*** PASSAGE ***
A constitutional crisis occurs when the constitution is on the verge of no longer being able to perform this central and crucial function. The constitution fails at its central task of channeling political conflict into ordinary politics; as a result, people go outside the constitutional system (or threaten to do so).

A crisis represents a turning point in constitutional authority. That turning point will either lead to constitutional failure (as occurred during the Civil War), or the political system will somehow manage to come back from the brink, although it may be significantly changed as a result of the trauma.

There are three ways that a constitutional crisis can occur. In Type One crises, political actors publicly announce that they will disobey the Constitution in order to avoid some terrible danger. Type One crises almost never happen in America, because political actors almost always are able to claim that they are obeying the Constitution. The complex system of laws and doctrines we have built up over the last two centuries offers politicians many ways to make plausible claims that they are acting within the Constitution. As a result, Americans almost never talk in Schmittian terms of having to make an exception or go outside the legal order.
*** End of PASSAGE ***
*** EXTRACTED INFORMATION ***
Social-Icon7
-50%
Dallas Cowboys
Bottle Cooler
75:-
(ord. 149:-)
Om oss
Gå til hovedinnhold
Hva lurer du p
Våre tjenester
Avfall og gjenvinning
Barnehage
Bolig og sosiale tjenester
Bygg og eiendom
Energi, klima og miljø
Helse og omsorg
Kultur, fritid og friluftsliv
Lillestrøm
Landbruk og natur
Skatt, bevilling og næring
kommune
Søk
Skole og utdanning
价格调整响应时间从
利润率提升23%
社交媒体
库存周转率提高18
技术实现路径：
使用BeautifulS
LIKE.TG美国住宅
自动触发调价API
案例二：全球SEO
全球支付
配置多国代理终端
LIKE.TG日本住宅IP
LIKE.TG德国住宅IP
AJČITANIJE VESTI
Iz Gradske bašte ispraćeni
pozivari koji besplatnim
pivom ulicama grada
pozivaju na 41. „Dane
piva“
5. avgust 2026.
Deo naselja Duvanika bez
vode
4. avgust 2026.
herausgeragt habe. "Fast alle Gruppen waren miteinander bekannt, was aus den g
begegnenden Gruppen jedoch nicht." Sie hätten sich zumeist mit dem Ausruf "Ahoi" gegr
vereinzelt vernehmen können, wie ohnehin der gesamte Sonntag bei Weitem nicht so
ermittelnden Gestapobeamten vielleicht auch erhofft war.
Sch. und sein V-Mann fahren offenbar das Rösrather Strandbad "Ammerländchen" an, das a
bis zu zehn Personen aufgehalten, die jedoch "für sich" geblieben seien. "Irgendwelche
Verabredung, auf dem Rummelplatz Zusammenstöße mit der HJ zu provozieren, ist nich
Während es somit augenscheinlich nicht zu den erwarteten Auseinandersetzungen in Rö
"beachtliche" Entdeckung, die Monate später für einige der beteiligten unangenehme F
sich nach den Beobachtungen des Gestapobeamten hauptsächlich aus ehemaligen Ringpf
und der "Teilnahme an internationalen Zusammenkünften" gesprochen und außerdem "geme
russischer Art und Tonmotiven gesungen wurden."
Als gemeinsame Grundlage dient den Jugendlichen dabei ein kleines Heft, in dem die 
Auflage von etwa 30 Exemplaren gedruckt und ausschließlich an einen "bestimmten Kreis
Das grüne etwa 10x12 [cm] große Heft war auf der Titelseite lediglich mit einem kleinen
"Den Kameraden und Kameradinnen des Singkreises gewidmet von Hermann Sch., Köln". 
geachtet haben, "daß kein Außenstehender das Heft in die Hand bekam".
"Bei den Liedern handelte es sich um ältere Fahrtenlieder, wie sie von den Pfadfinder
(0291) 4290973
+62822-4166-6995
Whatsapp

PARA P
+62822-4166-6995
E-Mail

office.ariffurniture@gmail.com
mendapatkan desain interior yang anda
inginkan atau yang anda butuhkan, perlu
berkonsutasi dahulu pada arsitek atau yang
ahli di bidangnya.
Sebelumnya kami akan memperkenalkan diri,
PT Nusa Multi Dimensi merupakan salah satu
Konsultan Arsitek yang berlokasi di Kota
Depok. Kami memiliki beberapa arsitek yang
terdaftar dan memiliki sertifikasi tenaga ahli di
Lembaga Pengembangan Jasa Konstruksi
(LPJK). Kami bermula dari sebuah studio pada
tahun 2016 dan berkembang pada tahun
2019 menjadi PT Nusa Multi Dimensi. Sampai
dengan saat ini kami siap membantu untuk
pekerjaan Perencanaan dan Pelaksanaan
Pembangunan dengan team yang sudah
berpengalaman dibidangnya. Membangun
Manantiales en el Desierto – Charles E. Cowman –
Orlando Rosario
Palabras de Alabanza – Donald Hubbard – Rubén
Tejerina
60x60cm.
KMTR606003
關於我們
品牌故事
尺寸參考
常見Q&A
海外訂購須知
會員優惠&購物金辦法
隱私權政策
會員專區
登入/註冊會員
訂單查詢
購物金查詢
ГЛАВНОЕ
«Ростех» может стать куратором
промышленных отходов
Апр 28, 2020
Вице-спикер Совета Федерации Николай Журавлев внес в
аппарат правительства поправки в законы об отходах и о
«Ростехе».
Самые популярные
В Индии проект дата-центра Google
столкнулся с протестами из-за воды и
*** End of EXTRACTED INFORMATION ***
TASK TO COMPLETE: Please repeat the passage on constitutional crises word for word, starting with "A crisis represents" and going on through "of the trauma.". None of the material above is needed here.

EXERCISE RESPONSE:
A crisis represents a turning point in constitutional authority. That turning point will either lead to constitutional failure (as occurred during the Civil War), or the political system will somehow manage to come back from the brink, although it may be significantly changed as a result of the trauma.